Я рассказал вам о событиях моей жизни и описал, как мог, всех участников этих событий — без нежелательных последствий для них.
Но жизнь состоит из того, что в данный момент происходит в нервах и в сознании, и сколько ни пытайся, никогда не сведешь их к реальностям своей собственной истории.
Работа живописца, сведенная только к видению, абстрактному и иносказательному — как он сам изволит — точнее передает вам моменты его интенсивного познающего бытия. Джексон Поллок мог написать экстаз — какой не опишешь словами. Ван Гог мог уловить для вас моменты красоты, неописуемой, как уход в сумасшествие.
Те, кто рисовали и лепили чувственную (в смысле восприятия) и чувственную (в смысле любви) обнаженную натуру во всем ее блеске, позволили сделать ее осязаемой для вас — вам самим никогда бы так не почувствовать ни кончиками своих пальцев, ни эрогенными зонами вашего тела.
Юный поэт Рембо — единственный писатель, которого я могу вспомнить в настоящий момент, кто смог сбежать от слов в ощущения бытия и выразить их ночами в обнимку с абсентом — благодаря своей юности, растревоженной революцией.
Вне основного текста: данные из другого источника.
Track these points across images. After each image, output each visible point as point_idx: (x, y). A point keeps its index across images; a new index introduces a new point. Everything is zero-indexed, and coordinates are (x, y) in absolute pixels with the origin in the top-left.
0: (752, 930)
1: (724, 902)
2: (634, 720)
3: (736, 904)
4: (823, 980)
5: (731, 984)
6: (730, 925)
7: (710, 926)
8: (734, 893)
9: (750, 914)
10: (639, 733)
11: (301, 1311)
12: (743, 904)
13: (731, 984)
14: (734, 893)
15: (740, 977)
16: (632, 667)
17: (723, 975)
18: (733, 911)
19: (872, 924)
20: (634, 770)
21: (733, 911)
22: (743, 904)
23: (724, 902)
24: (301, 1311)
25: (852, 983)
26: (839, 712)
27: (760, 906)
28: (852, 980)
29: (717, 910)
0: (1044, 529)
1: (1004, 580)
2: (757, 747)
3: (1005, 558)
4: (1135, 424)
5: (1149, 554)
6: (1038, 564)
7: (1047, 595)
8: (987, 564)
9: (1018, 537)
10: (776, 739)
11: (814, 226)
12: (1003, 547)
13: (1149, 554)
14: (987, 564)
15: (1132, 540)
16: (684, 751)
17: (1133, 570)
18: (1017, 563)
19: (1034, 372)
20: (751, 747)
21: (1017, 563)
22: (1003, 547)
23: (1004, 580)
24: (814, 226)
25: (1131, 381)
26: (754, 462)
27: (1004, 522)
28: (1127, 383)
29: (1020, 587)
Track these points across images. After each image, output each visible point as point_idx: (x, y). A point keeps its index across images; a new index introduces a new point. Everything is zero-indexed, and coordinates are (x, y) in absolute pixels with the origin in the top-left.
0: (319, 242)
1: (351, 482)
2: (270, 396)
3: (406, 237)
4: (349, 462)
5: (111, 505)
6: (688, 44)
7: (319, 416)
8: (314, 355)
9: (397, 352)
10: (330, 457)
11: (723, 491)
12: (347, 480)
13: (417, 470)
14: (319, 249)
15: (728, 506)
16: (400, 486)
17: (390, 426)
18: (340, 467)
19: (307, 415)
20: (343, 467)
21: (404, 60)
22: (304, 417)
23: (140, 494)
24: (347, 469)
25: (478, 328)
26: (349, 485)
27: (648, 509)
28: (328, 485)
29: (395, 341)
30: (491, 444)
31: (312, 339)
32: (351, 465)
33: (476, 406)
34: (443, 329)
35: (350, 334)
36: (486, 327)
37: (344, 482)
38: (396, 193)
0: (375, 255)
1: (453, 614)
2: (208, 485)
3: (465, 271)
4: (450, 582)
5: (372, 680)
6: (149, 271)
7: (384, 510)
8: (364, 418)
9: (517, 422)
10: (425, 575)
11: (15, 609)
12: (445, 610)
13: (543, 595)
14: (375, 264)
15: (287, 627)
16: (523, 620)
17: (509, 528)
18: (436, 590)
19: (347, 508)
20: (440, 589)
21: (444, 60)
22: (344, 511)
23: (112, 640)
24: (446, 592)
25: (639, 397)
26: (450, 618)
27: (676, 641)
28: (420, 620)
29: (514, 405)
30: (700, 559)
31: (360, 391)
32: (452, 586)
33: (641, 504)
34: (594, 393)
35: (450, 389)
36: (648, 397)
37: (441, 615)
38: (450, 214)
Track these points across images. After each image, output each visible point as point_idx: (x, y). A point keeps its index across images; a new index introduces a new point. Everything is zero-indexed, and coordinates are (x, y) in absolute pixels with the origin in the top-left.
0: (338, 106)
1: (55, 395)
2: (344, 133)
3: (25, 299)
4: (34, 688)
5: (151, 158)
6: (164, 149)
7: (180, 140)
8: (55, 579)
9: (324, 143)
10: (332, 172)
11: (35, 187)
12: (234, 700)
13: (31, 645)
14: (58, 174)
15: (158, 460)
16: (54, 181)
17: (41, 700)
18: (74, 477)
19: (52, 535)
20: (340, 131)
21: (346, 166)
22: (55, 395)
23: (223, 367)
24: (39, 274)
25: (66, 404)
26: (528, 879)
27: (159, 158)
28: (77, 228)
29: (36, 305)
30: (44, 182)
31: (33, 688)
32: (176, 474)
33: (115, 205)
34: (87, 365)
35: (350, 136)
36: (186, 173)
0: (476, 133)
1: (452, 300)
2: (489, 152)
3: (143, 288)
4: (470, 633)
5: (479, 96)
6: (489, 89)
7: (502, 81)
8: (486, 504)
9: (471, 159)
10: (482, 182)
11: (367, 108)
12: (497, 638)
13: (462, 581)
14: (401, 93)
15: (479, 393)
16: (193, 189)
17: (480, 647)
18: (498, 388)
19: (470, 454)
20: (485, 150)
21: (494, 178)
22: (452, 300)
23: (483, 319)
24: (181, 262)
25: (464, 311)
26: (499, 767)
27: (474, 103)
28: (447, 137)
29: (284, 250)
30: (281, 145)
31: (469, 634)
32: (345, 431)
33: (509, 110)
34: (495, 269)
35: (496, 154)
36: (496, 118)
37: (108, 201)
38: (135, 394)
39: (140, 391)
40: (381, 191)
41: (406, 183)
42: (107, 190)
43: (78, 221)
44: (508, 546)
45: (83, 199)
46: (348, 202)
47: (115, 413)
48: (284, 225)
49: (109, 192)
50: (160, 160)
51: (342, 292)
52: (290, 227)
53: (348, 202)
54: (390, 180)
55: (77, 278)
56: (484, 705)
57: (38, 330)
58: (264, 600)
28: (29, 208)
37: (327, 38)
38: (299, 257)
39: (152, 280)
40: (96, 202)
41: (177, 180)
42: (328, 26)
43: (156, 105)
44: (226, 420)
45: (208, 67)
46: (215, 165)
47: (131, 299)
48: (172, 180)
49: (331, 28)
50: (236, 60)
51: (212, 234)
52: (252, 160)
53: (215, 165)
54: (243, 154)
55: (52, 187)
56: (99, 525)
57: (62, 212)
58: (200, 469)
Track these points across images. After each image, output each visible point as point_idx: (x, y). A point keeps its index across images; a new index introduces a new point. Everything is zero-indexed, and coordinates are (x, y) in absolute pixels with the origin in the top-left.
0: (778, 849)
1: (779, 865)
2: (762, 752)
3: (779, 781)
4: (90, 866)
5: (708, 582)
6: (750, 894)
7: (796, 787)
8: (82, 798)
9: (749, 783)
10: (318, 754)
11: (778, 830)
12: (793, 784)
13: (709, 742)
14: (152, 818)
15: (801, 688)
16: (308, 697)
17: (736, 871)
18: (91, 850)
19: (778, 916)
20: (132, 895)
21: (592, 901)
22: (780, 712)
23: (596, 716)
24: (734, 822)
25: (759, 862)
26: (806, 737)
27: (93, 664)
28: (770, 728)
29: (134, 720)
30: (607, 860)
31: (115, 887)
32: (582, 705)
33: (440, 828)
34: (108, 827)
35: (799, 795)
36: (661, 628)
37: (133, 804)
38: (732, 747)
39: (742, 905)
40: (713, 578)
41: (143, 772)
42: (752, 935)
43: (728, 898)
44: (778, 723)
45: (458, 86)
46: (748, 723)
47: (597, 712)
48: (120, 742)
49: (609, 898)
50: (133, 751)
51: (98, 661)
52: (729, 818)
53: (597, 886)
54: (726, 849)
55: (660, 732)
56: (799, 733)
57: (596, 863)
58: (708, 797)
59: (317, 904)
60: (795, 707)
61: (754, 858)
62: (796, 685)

Еще, конечно, Харт Крейн. Оба поэта коснулись огня, который заживо сжег их. Может, только через самопожертвование такого рода, мы, живые существа, и можем предложить вам всю правду о нас самих — в границах книги.
Если это так, то несоответствия, встречающиеся в этой попытке рассказать историю моей жизни — поверьте мне, я пытался это сделать — могут (должны!) стать моим преимуществом и не стать вашим разочарованием.
В этом году Рождество для Розы праздновали вместе с Новым (1975) годом потому что Рождество я провел в путешествиях «по стране», и Роза заранее получила только обещанный подарок — жемчужные сережки. Они хорошо сочетаются с жемчужным ожерельем, что я купил у Сакса вместе с вечерним платьем, симпатичным переливающимся платьем того цвета, что называют фисташковым. Накануне Нового года я снова навестил Розу и подарил ей за пропущенное Рождество подарки посерьезнее: прекрасный жакет из серебристого меха и две шелковые блузки, расшитые весенними цветами. (Роза совершенно не потеряла свою болезненную страсть к красивой одежде, из-за которой она так много приятных часов своего девичества провела за разглядыванием витрин в сент-луисском округе. Теперь проблема другая — найти в Стоуни-Лодже достаточно места для хранения всего ее гардероба — большая часть платьев не помещается в ее комнате).
Самый главный подарок ей сделали, однако, врачи Стоуни-Лоджа. Они позволили ей провести три дня в Нью-Йорке со мной и с ее компаньонкой, о ней я уже упоминал — с Татьяной, русской белоэмигранткой из Санкт-Петербурга. Татьяна — очаровательная леди, ей под семьдесят, и она работает в Нью-Йорке «по вызову» как практикующая сиделка. Роза нуждается в хорошей сиделке, потому что у нее случаются внезапные приступы petit mal[98] — результат того страха, что остался в ней как воспоминание о лоботомии, проведенной над нею в лечебнице штата Миссури. Я считаю ее ошибкой, приведшей к трагическим последствиям, и верю, что без нее Роза могла бы выздороветь и вернуться к тому, что называется «нормальной жизнью», которая — несмотря на многие трудности для ранимой души — все же предпочтительнее существования в закрытом лечебном учреждении.
В новогодний день мы с Татьяной поехали в Оссининг на взятом на прокат лимузине — забрать soi-disant[99] королеву Англии. Для Розы это был первый настоящий выезд за долгие годы — насколько я помню, лет за двадцать пять — и мы с Татьяной немного волновались, как он у нее пройдет.